Comment by samrus

2 months ago

Trying to follow invalid/impossible prompts by producing an invalid/impossible result and pretending its all good is a regression. I would expect a confident coder to point out the prompt/instruction was invalid. This test is valid, it highlights sycophantism

6 comments

samrus

bee_rider 2 months ago

I know “sycophantism” is a term of art in AI, and I’m sure it has diverged a bit from the English definition, but I still thought it had to do with flattering the user?

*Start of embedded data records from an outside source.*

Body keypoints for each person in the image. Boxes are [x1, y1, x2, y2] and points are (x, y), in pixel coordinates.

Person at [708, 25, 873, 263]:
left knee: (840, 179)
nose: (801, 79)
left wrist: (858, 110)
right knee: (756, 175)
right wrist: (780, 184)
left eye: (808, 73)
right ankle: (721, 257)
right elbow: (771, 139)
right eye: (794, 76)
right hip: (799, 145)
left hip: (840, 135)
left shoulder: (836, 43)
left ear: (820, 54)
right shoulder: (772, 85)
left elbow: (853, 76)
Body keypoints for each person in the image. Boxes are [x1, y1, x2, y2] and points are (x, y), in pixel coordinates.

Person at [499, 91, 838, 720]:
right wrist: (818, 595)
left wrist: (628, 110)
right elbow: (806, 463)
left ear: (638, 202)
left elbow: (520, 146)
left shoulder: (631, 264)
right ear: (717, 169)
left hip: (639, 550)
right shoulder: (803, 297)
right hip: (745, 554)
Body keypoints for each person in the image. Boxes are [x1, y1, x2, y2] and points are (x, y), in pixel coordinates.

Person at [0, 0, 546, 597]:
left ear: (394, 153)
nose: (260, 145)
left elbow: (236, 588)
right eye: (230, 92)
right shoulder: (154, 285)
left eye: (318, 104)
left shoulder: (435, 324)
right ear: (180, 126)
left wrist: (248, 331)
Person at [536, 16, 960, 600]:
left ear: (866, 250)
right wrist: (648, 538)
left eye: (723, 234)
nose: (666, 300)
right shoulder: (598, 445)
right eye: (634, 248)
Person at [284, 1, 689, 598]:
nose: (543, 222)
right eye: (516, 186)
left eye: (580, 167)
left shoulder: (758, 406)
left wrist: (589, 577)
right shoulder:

In this case the desired response is defiance of the prompt, not rudeness to the user. The test is looking for helpful misalignment.

zahlman 2 months ago
> I still thought it had to do with flattering the user?
Assuming the user to be correct, and ignoring contradictory evidence to come up with a rationalization that favours the user's point of view, can be considered a kind of flattery.
- bee_rider 2 months ago
  
  But we could use this plausible, but jumping through hoops definition of sycophancy… or we could just use a straightforward understanding of alignment, I mean, the newer bots are just sticking closer to the user request.
samrus 2 months ago

I believe the LLM is being sycophantic here because its trying to follow a prompt even rhough the basis of the prompt is wrong. Emporers new clothes kind of thing
Terr_ 2 months ago

I'm inclined to view it less as a desire to please humans, and more like a "the show must go on" bias in the mad libs machine.
A kind of improvisational "yes and" that emerges from training, which seems sycophantic because that's one of the most common ways to say it.
cowsandmilk 2 months ago

“The Emperor Has No Clothes” squarely fits in the definition of sycophants.